Bryton’s GPS bike computers are now being distributed by Zyro in the UK and we got a chance to check out their 2012 range at the company’s annual dealer show, along with new 29er tyres from Panaracer, locks from Abus, and tools and braking upgrades from Ashima.
Bryton are a new brand for Zyro, and if their recent bike navi-computers are anything to go by then their 2012 kit should provide Garmin with some strong competition. We predict Bryton’s biggest seller in the next 12 months will be their entry-level Rider 20 model.
At £99 (£139.99 with heart rate monitor strap), this GPS-enabled bike computer doesn’t offer on-screen navigation but will record where you’ve been, so you can download your route and speed/distance data after finishing the ride and view it online.
Another £20 buys you the Rider 35, which adds waypoints and direction arrows to guide you through your ride, along with a bigger screen and customisable data fields. A 30T version is also available, which adds an HRM strap and cadence sensor for a total price of £179.99.
The £150 Rider 40 (£220 with HRM and cadence) is for the rider who’s serious about training, with fully customisable training plans, an integrated coach to keep you from slacking and of course, loads of analysis.
But it’s the full-monty Rider 50 that’s going to be a real competitor for the Garmin Edge 800, with a TFT colour screen, Navteq mapping, route planning, training and loads more. A £199.99 (£269.99 with HRM/cadence) it’s substantially cheaper than the £350 (without mapping and other extras) Edge.
Panaracer are finally entering the 29er tyre market with two fast-looking treads aimed squarely at the performance cross-country end of the market. The £45, made-in-Japan, 29er-only (for now) Driver Pro uses Panaracer’s top-end ZSG rubber compound and is reminiscent of the Specialized Renegade, itself a new model. If the Driver Pro works as well as the Renegade, we’ll be happy. At 2.2in wide and 600g it promises to be a popular choice.
29ers need less aggressive tread to climb stuff which would leave the same tyre on a 26er struggling. It’s not the larger wheel size’s bigger contact patch that gives small pimple treads the chance to find grip, as many would have you believe, but the development of torque through a 29in wheel and how it manifests itself less violently at the contact.
Working with that principle, Panaracer have debuted the Comet Hard Pack 2.1in, a fast rolling design for the dryer months that’s been designed with more than a nod to the popular Kenda Small Block Eight and Maxxis CrossMark. It’s a great value 29er choice, at £30 for the folding version and £20 for the steel beaded option, and it’ll also be available for 26in wheels in 2.1in and 2.25in sizes. We’re hoping to get the first production samples through soon, so stay tuned for a first ride here on BikeRadar.

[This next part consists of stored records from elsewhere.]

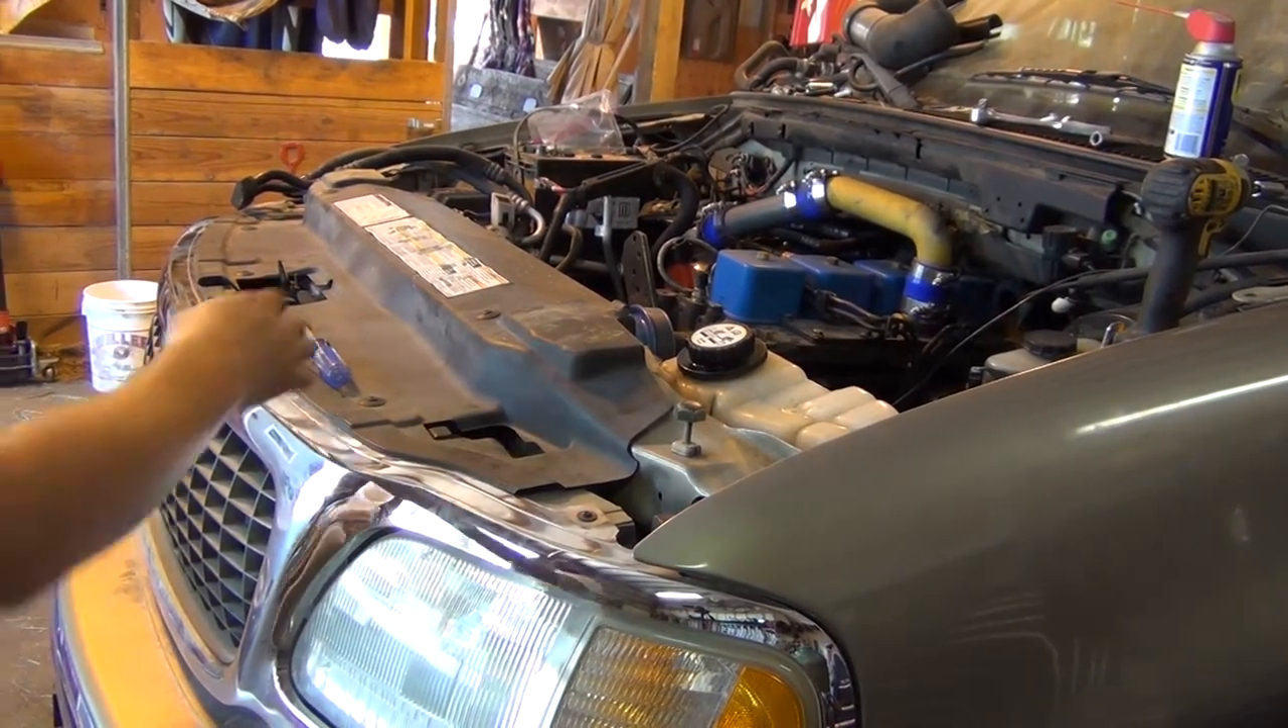And our beautiful plastic piece is back in and installed. It's got all the 4 .6 liter shit on it.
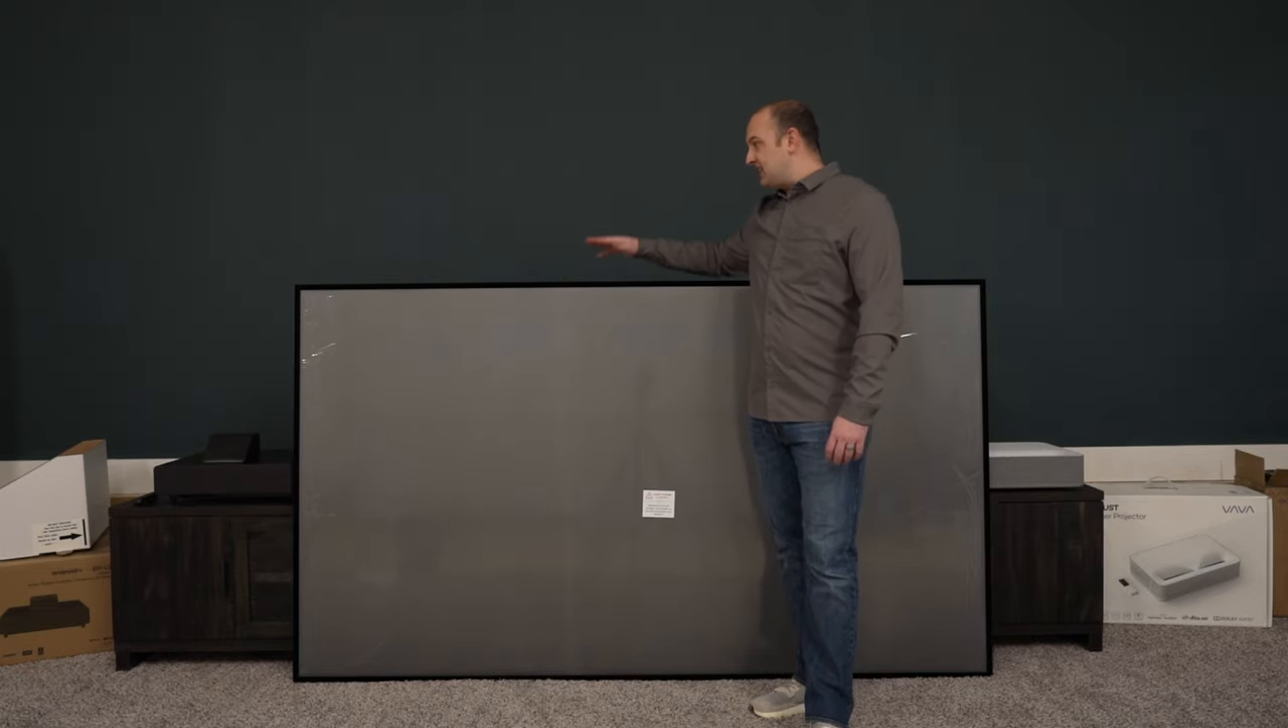We got the bezel all the way around the screen.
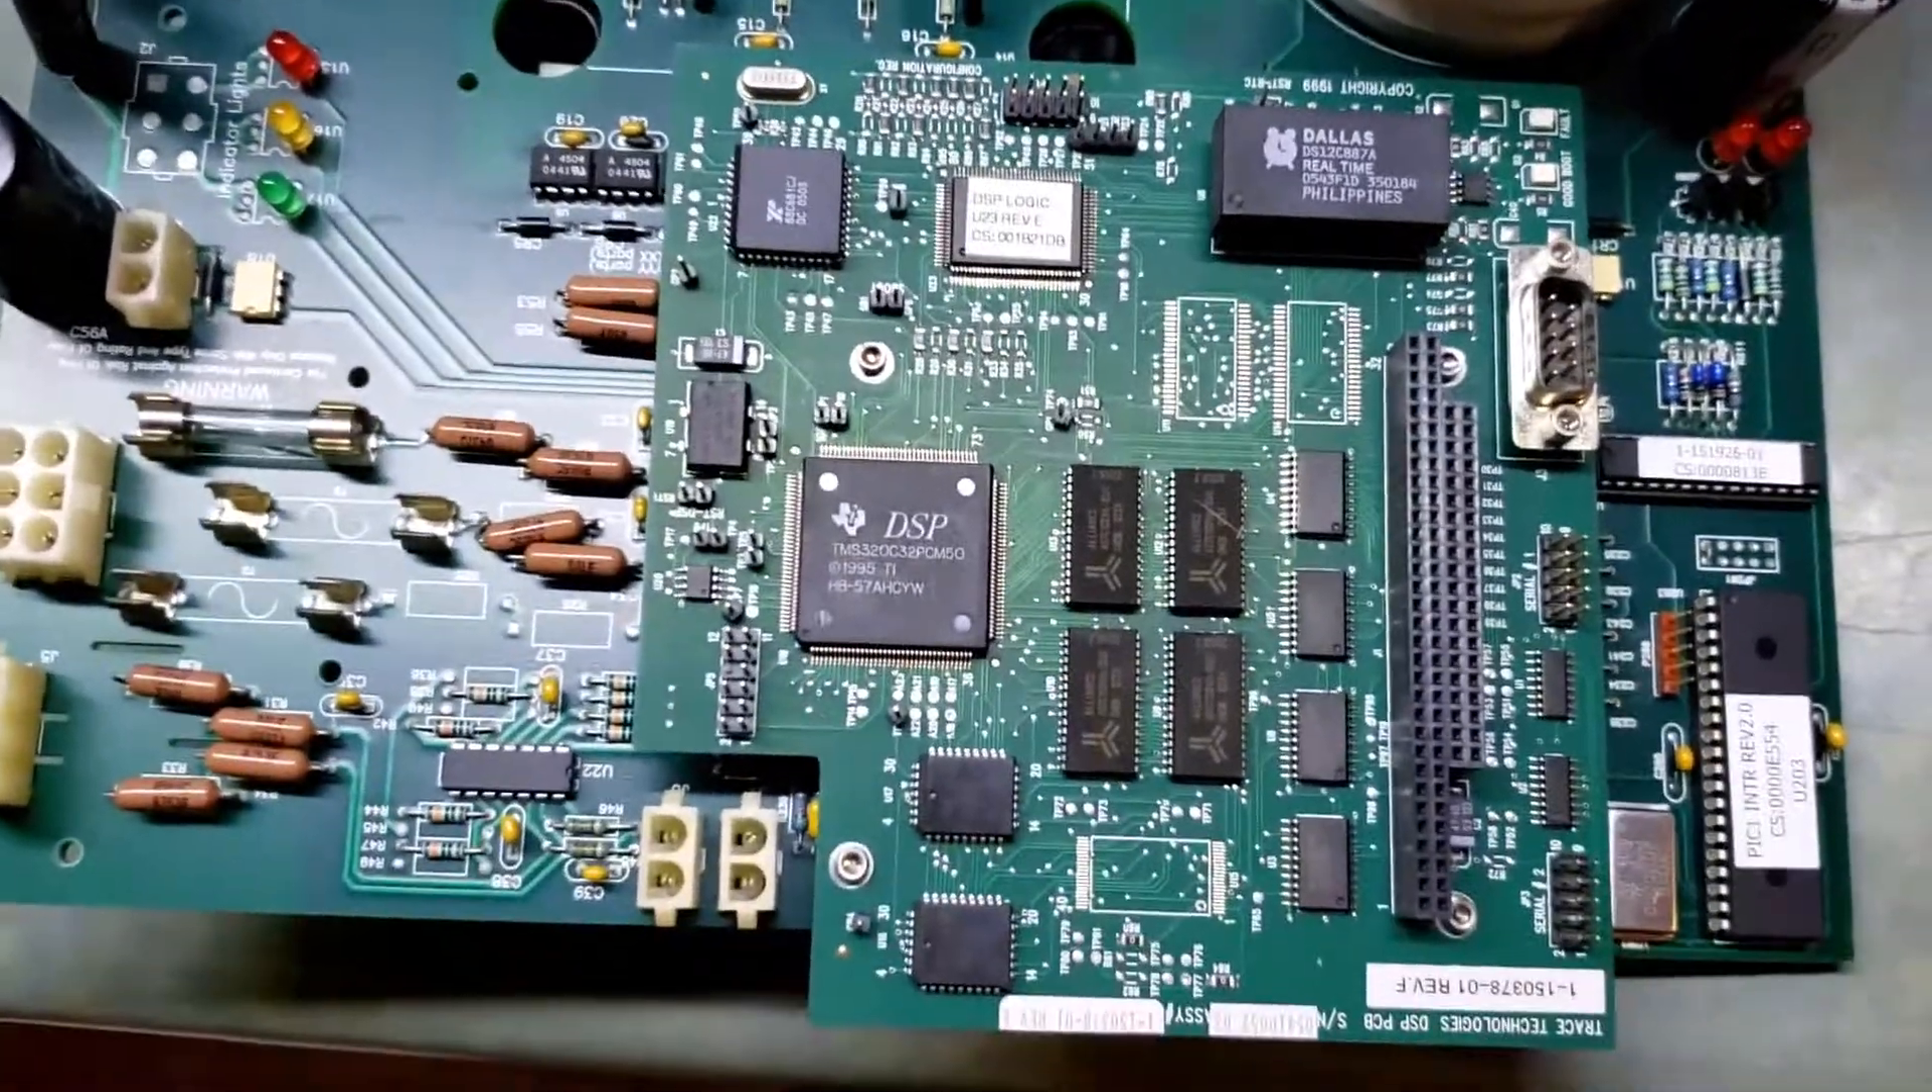Okay, now the DSP is screwed back on.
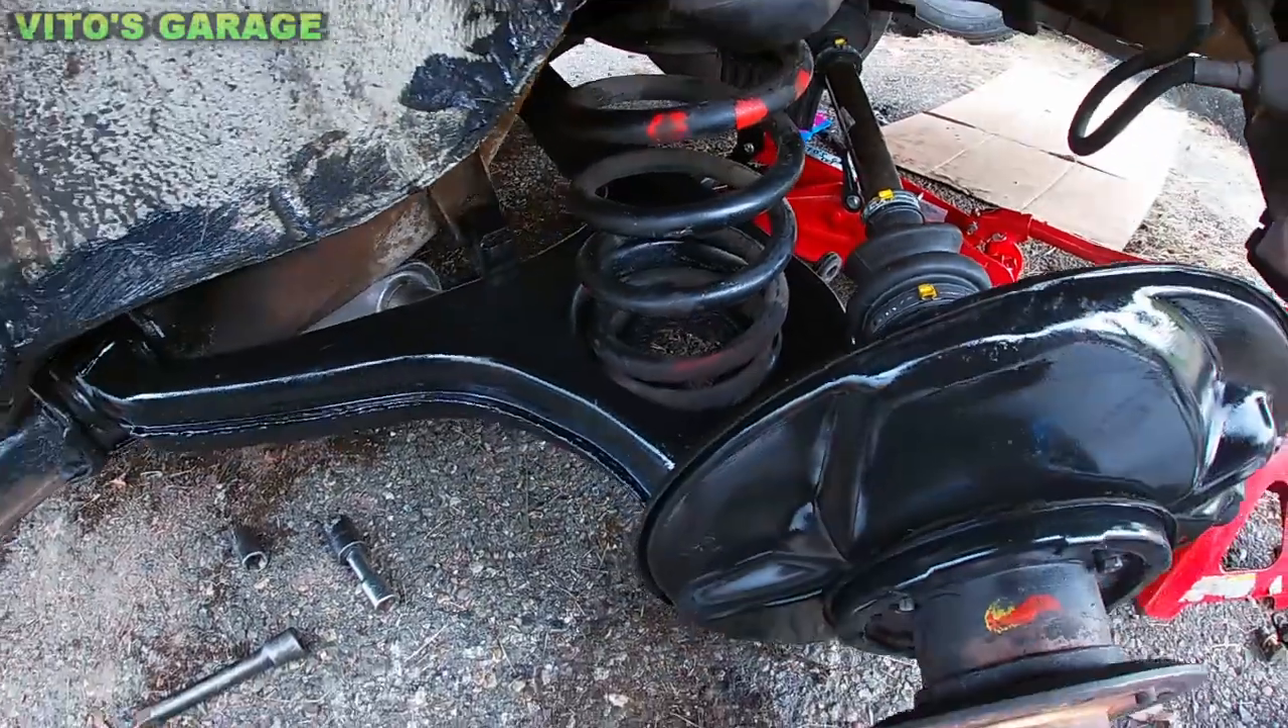The spring is back on.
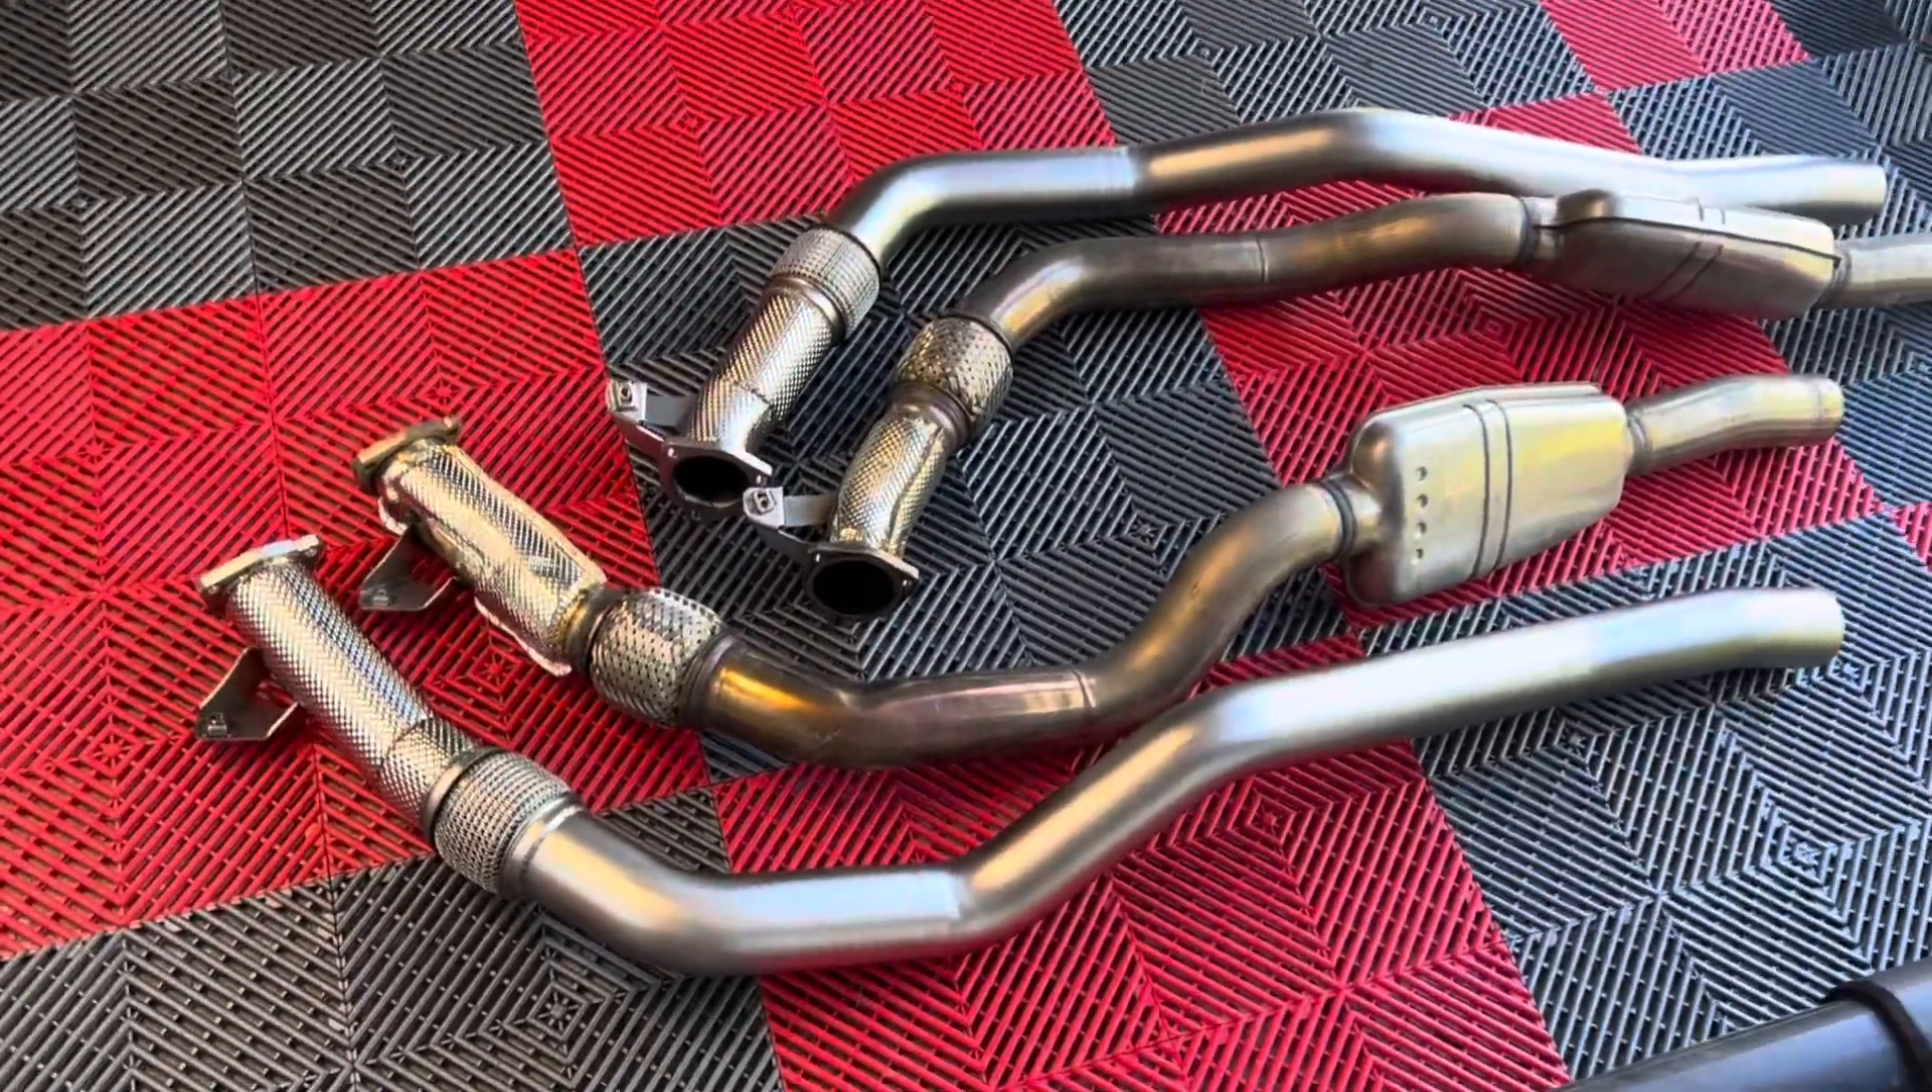We have the down pipes out.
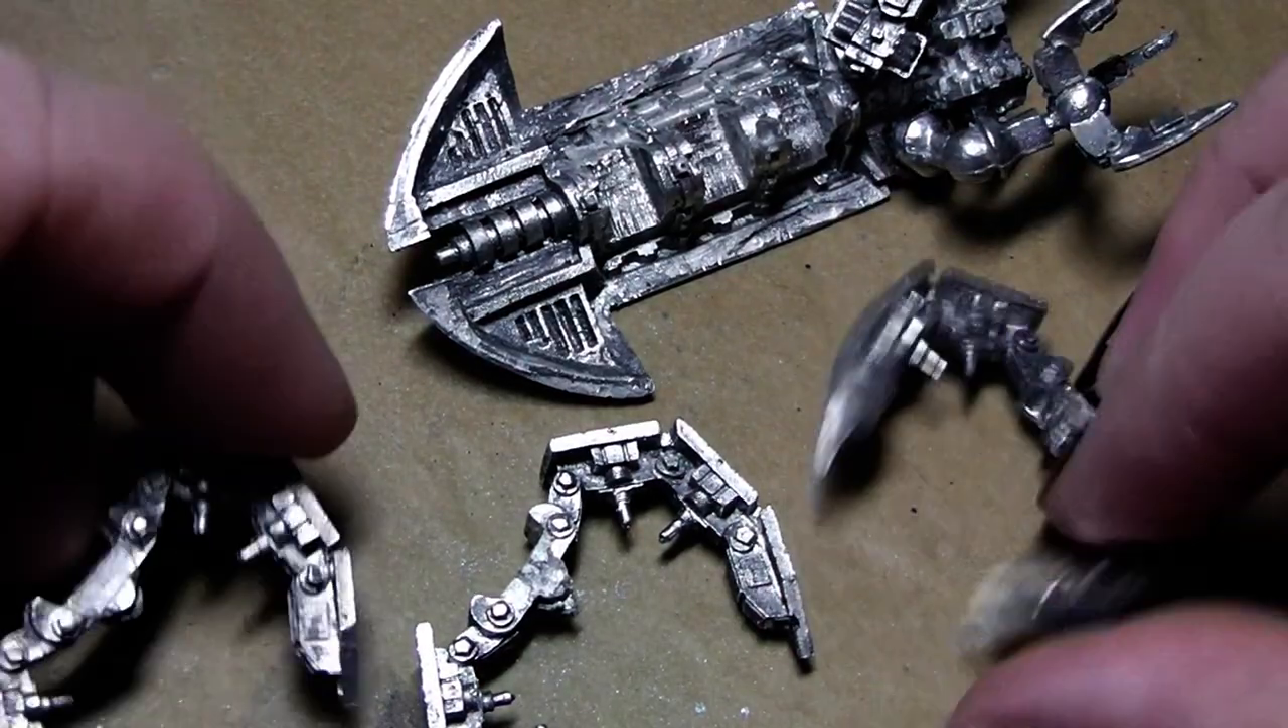I only attach the arms and the weapon, so the legs are still loose.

Abus have been hard at work figuring out how they can make the humble bicycle lock work more efficiently, both in its ability to keep your bike safe and to integrate into the lives of riders more effectively. The German company say the biggest move in lock buying taste has been away from the traditional U-lock and towards what they call the Bordo – a folding lock, to you and me.
The Bordo locks are made up of several hinged bars, which makes them easier to carry than a U-lock and more useful for locking around stuff like lampposts. We reviewed the top-end £100 Bordo Granit X-Plus (pictured above) a couple of years ago and, along with the new, and £30 cheaper, Bordo 6000, it’s just been given a coveted silver rating by Sold Secure.
For those times when you don’t want or need the weight and strength of a lock like that, there’s the new Bordo 6050 Lite (pictured above) at £70. Weighing 662g on our scales (including rubber carry case), it’s tough but no anchor. For comparison, the X-Plus is 1,753g. Abus trim the Bordo arms in soft silicone or plastic, depending on the model, to avoid damage to paintwork.
Ashima were showing their new budget workshop tool line, Rite Toolz. These are almost ready for production, with just a few details left to rubber stamp. Ashima now have lots of tools at prices which make the concept of building a full home workshop a reality and not a pipedream. We’ll have more on the new tools later in the year when the production samples arrive for testing.
The Taiwanese company have managed to get their one-piece stainless steel AiRotor down to an amazingly light 69g (from 85g last year) and have added a new alloy carrier version that weighs just 67.9g, making them some of the lightest 160mm production rotors available. Prices start at £24.99.
Ashima’s PCB brake gets a new lever shape after the company’s main brain, Wayne Moore, realised that many riders were braking from the tips of the levers, rather than the centres as he’d anticipated, and this was affecting the leverage, and therefore the overall performance of the brake. The new lever shape corrects this and adds greater control and comfort. The best part is, if you’re a PCB brake owner the new levers are a free upgrade.